◆ Exercise
Starting with the line below that holds "left shoulder: (243, 278)" and stopping after the line that holds "left eye: (1182, 497)", transcribe the lines exactly, leaving out all pictures.

◆ Body or hand keypoint data

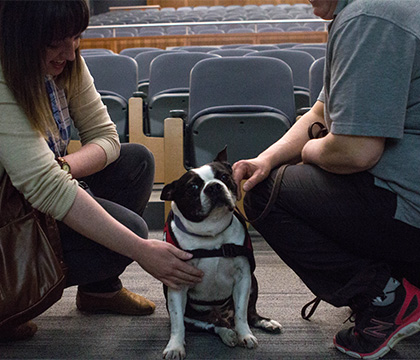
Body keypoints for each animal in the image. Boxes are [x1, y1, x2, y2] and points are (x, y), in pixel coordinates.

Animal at [161, 148, 282, 358]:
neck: (211, 233)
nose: (214, 187)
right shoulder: (177, 283)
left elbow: (241, 313)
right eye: (193, 187)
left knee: (250, 314)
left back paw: (265, 323)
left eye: (224, 177)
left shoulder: (243, 278)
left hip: (253, 282)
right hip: (194, 318)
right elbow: (177, 323)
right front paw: (175, 347)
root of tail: (221, 316)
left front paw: (245, 335)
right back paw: (227, 333)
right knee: (209, 325)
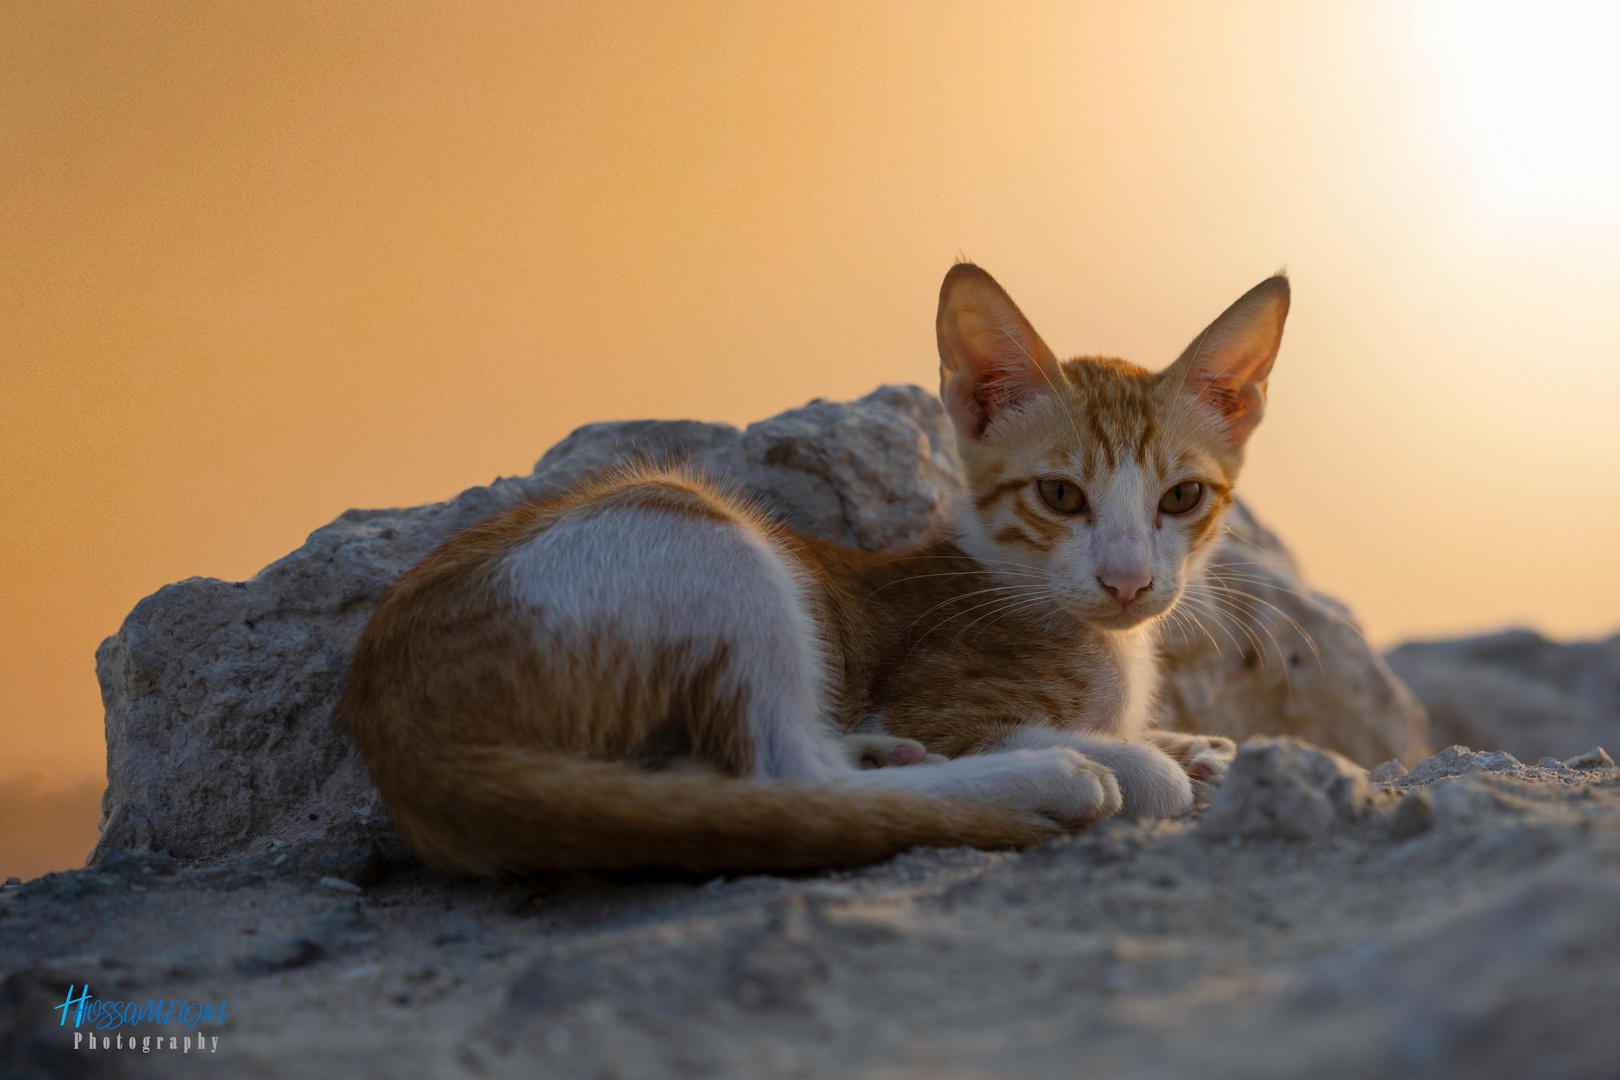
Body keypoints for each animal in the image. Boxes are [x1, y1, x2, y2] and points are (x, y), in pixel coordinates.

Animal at [338, 262, 1289, 880]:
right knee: (788, 773)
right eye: (1059, 495)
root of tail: (398, 727)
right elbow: (1119, 763)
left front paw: (1192, 743)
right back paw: (1039, 780)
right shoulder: (938, 702)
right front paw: (1145, 760)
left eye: (1182, 497)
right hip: (695, 531)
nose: (1128, 581)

◆ Response to this task
left shoulder: (243, 278)
left hip: (253, 282)
right hip: (194, 318)
right elbow: (177, 323)
right front paw: (175, 347)
root of tail: (221, 316)
left front paw: (245, 335)
right back paw: (227, 333)
right knee: (209, 325)
Body keypoints for each animal in the image. Boxes are [x1, y1, x2, y2] and points are (x, y), in pixel coordinates.

Animal at [338, 262, 1289, 880]:
right knee: (788, 773)
right eye: (1059, 495)
root of tail: (398, 727)
right elbow: (1119, 763)
left front paw: (1192, 743)
right back paw: (1039, 780)
right shoulder: (938, 702)
right front paw: (1145, 760)
left eye: (1182, 497)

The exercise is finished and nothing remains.